Can You Build a Futures Market for GPU Compute?
Cloud GPU pricing varies wildly across providers, time of day, and GPU model. gpu-spot.com tracks that variance every 30 minutes to answer a specific question: is the spread wide enough and predictable enough to support a compute futures order book?
The Question
Compute is becoming a commodity. An H100 SXM on Vast.ai is fungible with an H100 SXM on TensorDock — same chip, same VRAM, same CUDA cores. But there's no futures market for it. No one is trading GPU-hours the way they trade oil barrels or wheat bushels.
The interesting thing is that the preconditions might already exist. Different cloud GPU providers charge different prices for the same hardware, and those prices move. An H100 SXM might be $2.40/hr on Vast.ai right now and $1.99/hr on TensorDock. An hour later those numbers shift. If those spreads are wide enough, persistent enough, and somewhat predictable, you could build an order book around them — a place where someone who needs compute next Tuesday can lock in a price today, and someone with idle GPUs can sell that commitment.
That's the hypothesis. But hypothesis without data is just a blog post. gpu-spot.com is the data collection experiment.
What We're Tracking
The scraper runs every 30 minutes on a cron job, hitting the Vast.ai API and TensorDock's v2 locations endpoint. It collects spot prices for 8 GPU models across both platforms and stores every listing in a SQLite database — raw JSON blobs plus normalized fields for price, location, GPU count, vCPUs, and RAM.
| GPU | Vast.ai | TensorDock |
|---|---|---|
| H100 SXM | yes | yes |
| H100 NVL | yes | — |
| H200 | yes | — |
| H200 NVL | yes | — |
| RTX 4090 | yes | yes |
| RTX 5090 | yes | yes |
| B200 | yes | — |
| A100 SXM | yes | yes |
Vast.ai has the wider GPU selection. TensorDock has four of the eight models but tends to have tighter price ranges — fewer hosts, less variance. The cross-platform overlap (H100 SXM, RTX 4090, RTX 5090, A100 SXM) is where the arbitrage signal lives.

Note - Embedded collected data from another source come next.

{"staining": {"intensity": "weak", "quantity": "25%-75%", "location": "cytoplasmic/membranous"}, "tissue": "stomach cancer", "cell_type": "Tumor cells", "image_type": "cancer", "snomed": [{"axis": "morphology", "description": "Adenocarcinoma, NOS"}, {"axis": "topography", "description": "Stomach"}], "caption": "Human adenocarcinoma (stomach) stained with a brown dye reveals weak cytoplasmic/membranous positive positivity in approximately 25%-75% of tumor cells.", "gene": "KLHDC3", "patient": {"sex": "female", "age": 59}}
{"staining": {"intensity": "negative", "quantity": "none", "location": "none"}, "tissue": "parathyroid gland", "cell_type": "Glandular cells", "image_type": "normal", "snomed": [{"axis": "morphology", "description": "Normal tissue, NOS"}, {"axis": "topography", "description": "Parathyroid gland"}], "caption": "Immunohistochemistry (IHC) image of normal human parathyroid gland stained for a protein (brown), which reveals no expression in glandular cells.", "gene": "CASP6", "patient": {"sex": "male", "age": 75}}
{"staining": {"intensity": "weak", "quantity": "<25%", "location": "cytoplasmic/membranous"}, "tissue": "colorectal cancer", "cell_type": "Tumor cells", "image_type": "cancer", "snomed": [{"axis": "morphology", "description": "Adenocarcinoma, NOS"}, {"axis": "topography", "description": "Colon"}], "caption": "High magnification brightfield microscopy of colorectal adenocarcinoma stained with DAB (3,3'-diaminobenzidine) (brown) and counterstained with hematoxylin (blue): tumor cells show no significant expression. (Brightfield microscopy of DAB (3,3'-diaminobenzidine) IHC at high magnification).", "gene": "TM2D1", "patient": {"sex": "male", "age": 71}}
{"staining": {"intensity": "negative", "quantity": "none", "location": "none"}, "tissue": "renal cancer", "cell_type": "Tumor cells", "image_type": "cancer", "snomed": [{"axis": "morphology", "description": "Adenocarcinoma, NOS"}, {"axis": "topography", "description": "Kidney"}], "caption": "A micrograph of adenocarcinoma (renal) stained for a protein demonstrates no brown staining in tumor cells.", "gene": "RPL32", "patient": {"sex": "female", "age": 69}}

SQLite is the sole datastore. No Postgres, no managed database. For a 14-day experiment, the ops overhead of a database server is pure waste. The scraper writes, the dashboard reads (in read-only mode), and the file fits in a single SCP command when you need to move it around.
The Dashboard
gpu-spot.com is a Flask app serving two main pages and a JSON API, backed by that same SQLite file. The overview page shows cross-platform spreads, intra-market price ranges, and a 7-day timeseries for each GPU. Per-GPU detail pages break down price history, distribution buckets, and time-of-day patterns.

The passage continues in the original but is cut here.